Monte Carlo tree search
The Algorithm
Monte Carlo tree search is a non-deterministic algorithm that is guaranteed to converge to Minimax. This algorithm creates a tree of nodes, which look like
class Node { double wins = 0; uint count = 1; list<Node> children; }
The general algorithm repeatedly
- Start at the root
- Recursively selects already explored children in a Magic way until it reaches an unexplored child. Add a node for the unexplored child. Update the
count
field in all these nodes - Plays a sequence of random moves for both sides and returns the result back up the tree to the previously unexplored node. Do NOT create new nodes for this playthrough.
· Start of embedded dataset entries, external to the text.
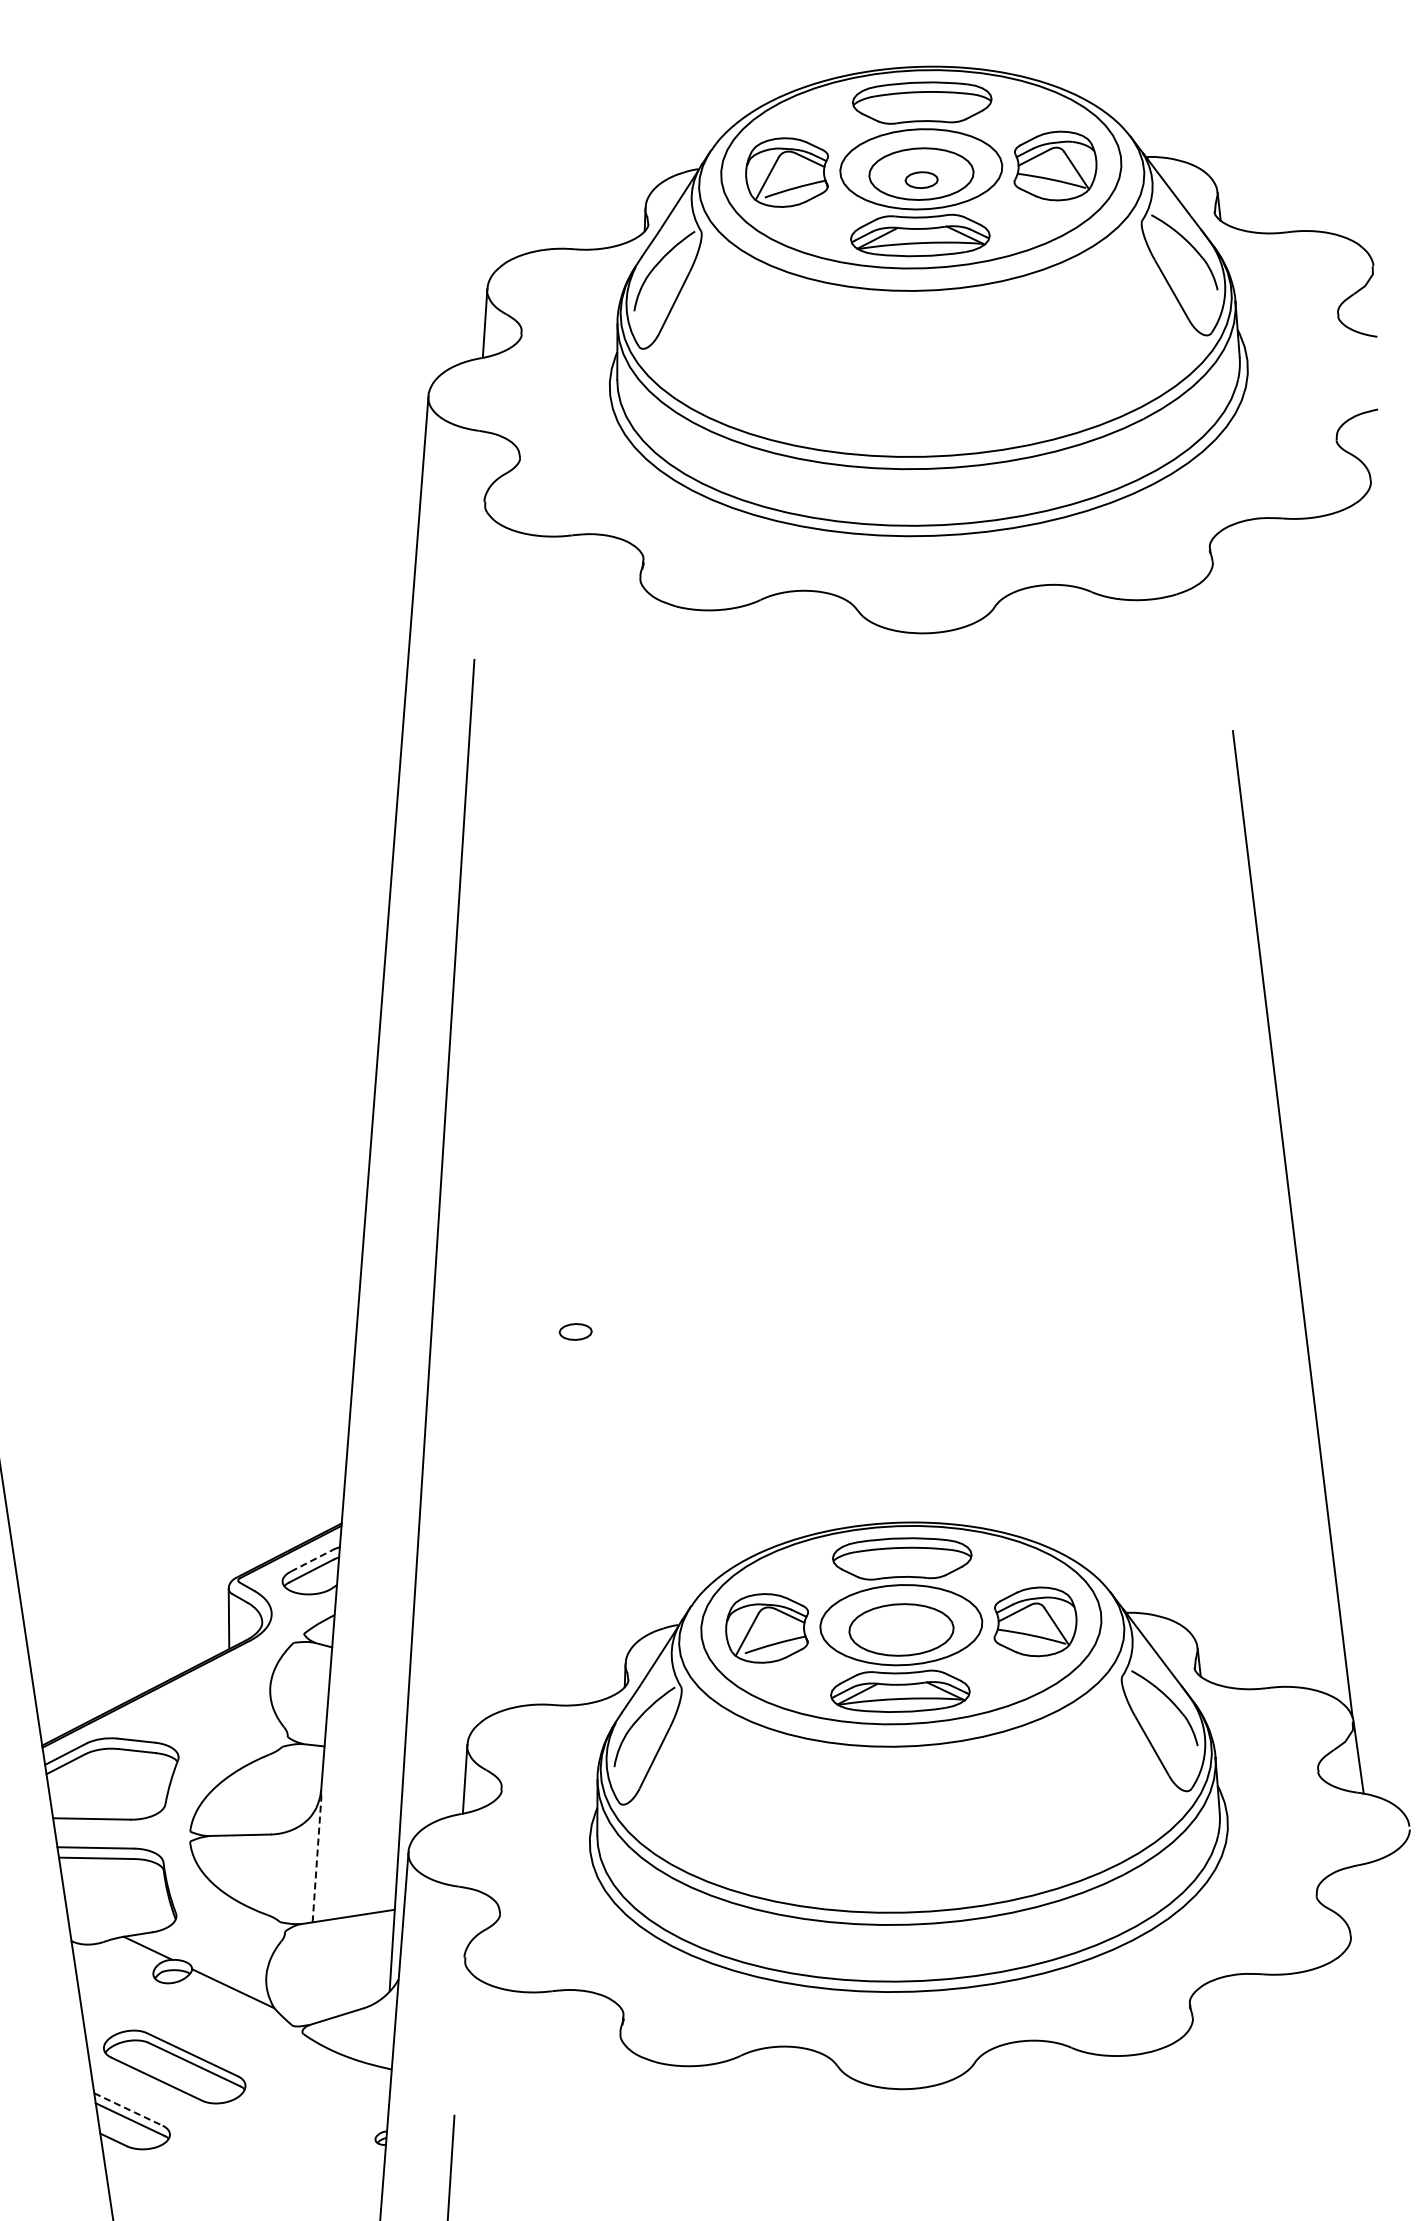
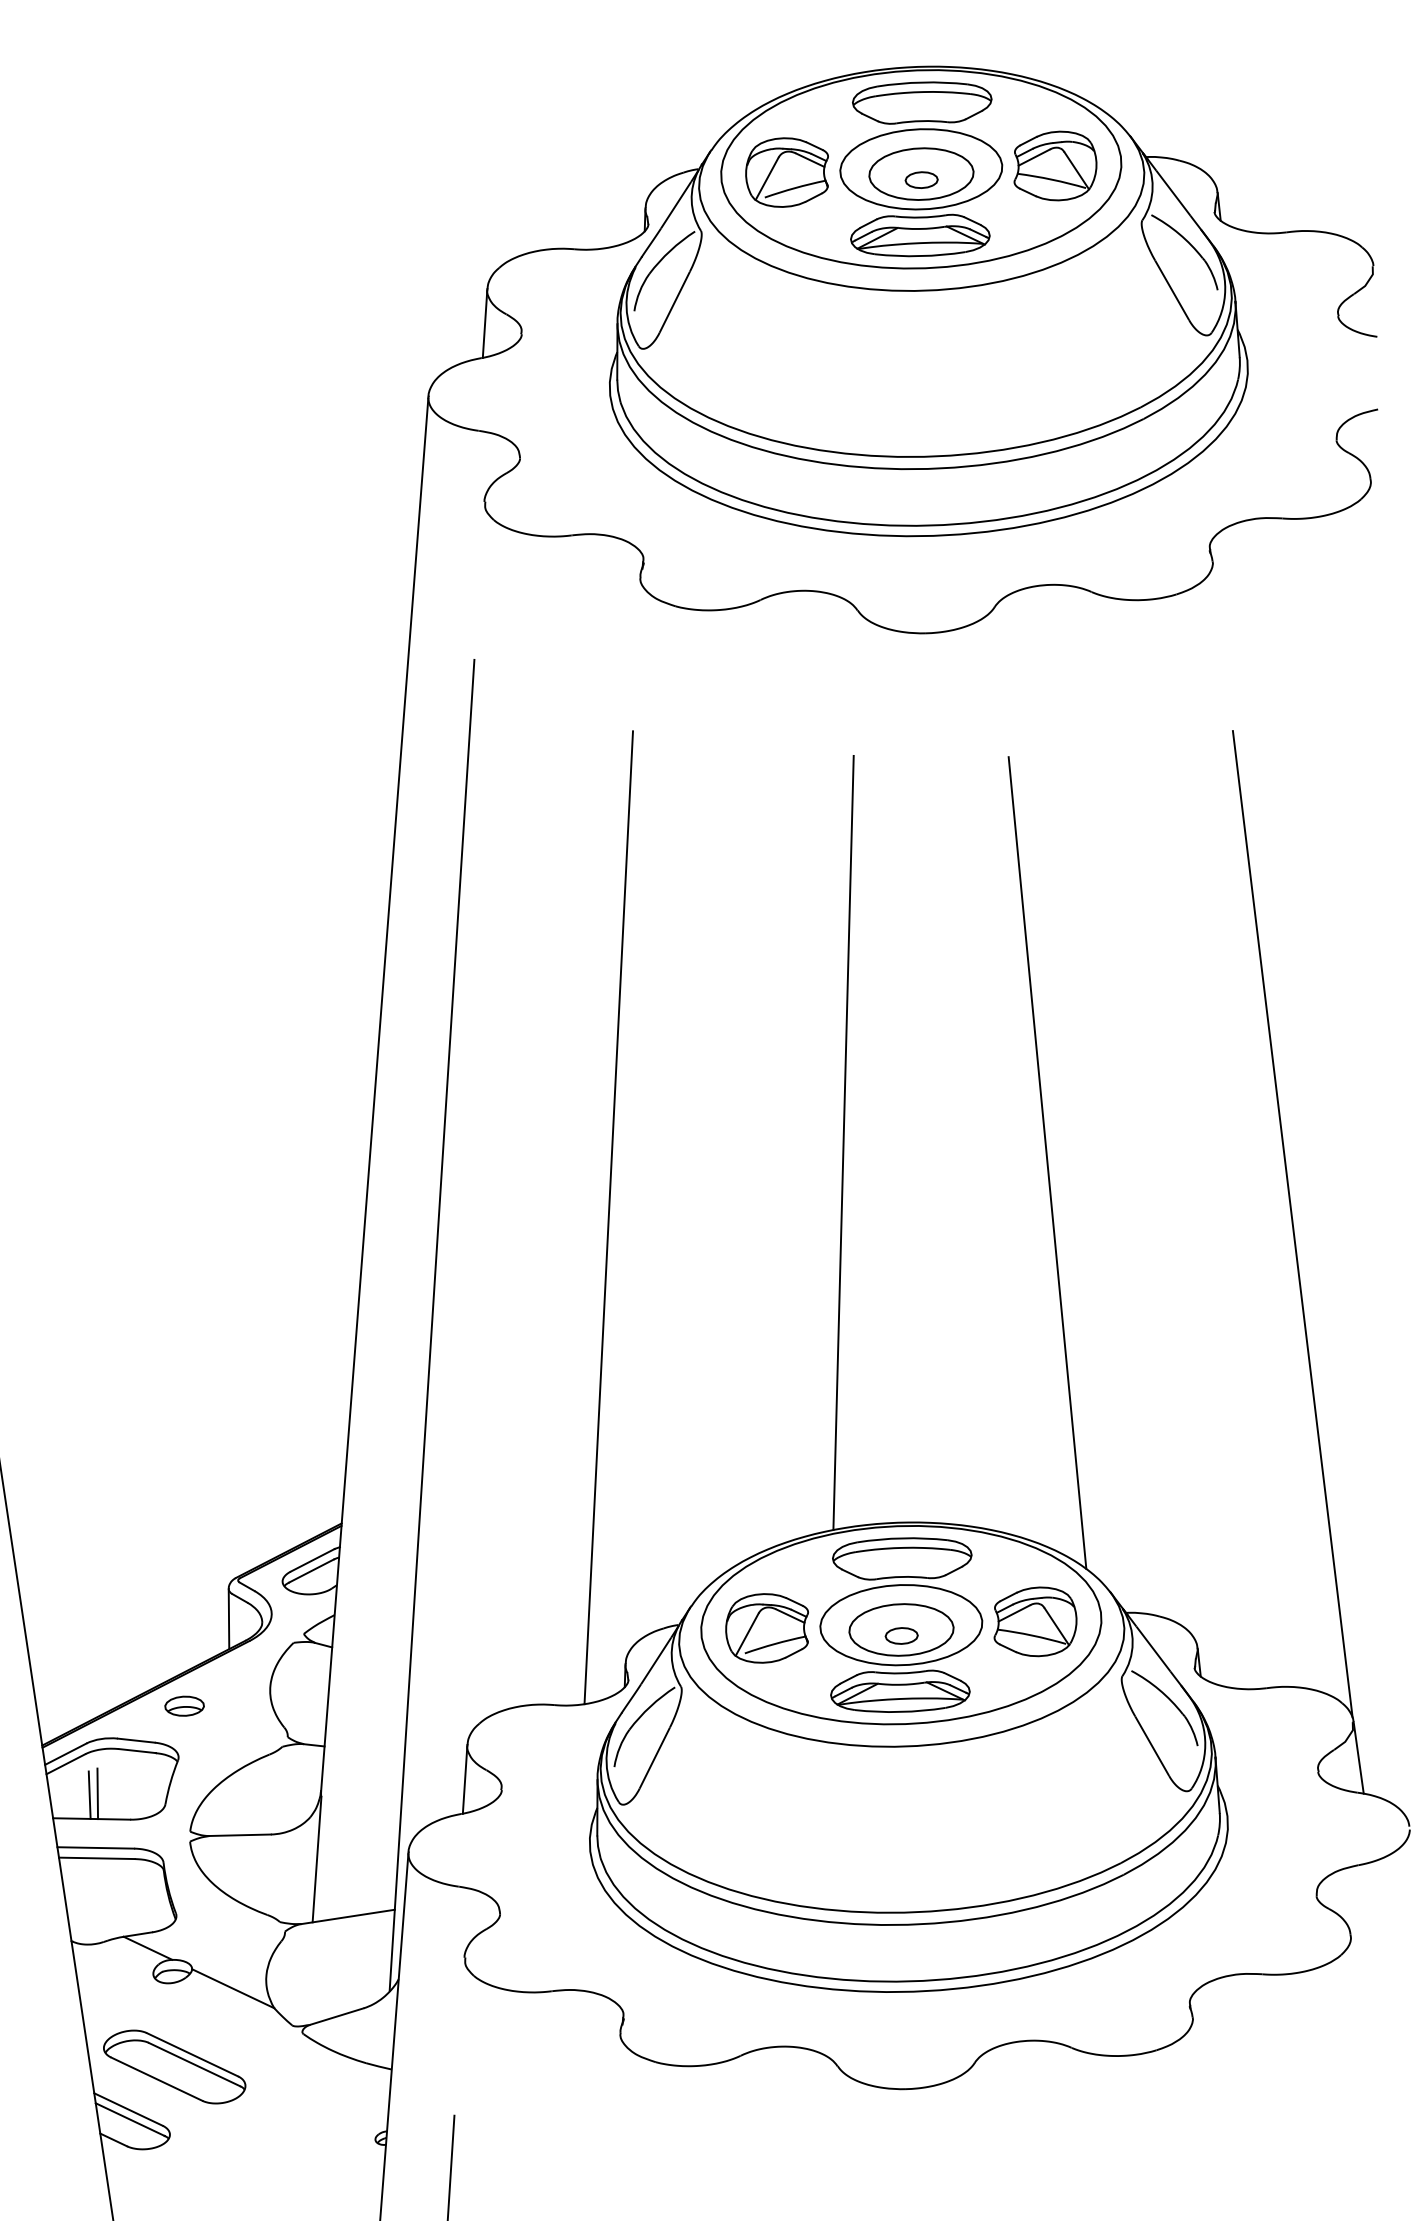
line at (843, 1142): none -> present
line at (1047, 1162): none -> present
line at (608, 1217): none -> present
part at (575, 1331) position: (575, 1331) -> (901, 1635)
line at (312, 1560): dashed -> solid
part at (184, 1705): none -> present
line at (97, 1793): none -> present
line at (89, 1794): none -> present
line at (317, 1859): dashed -> solid
line at (128, 2109): dashed -> solid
- Percolates the results up in a Magic way.
So, let's explain what these two pieces of Magic are. The first describes how you choose which child to go down. The procedure is
- If any of your children are unexpored, then explore them.
- Otherwise, randomly choose from your children, but make it so that the probably of choosing child $i$ is proportional to
\begin{equation}
\frac{w_i}{n_i} + c \cdot \sqrt{\frac{\ln{N}}{n_i}}
\label{foo}
\end{equation}
where
- $w_i$ is the
wins
of the child from the parent's point of view - $c$ is an empirically determined positive constant that indicates how important exploration is compared to explotation
- $N$ is the number of times the parent has been visited
- $n_i$ is the number of times the child has been visited - i.e.
count
- $w_i$ is the
- Simply pass the utility of the result (generaly 1.0 for a win, 0.5 for a tie, and 0 for a loss) back up the game until you get to the intial unexplored node.
- Simply add the result to this node's
wins
and all its ancestors.
Explanation
Equation $\ref{foo}$ is based on an idea called upper-confidence bound, which basically says that you should explore the move with the highest plausible value.
While proving this is very difficult, it is a fact that using this function to choose your child will guarantee that this Monte Carlo approach will converge to Minimax as the number of rollouts approaches infinity.
To get a feel for while this is the case, consider a node with two children, $A$ and $B$, where $A$ always leads to a win and $B$ always leads to a loss. If we assume, for simplicity, that $c=0.2$, then the weight given to $A$ after a single exploration is 1.17, while $B$ has a weight of 0.17, so we'll choose $A$ 87% of the time.
If we explore $A$ 870 times and explore $B$ 130 times, these weights change to 1.02 and 0.05, meaning we'll choose $A$ 95% of the time. As we explore $A$ more and more (compared to $B$), the parent (which is essentially a weighted sum of its children) converges to $A$'s value.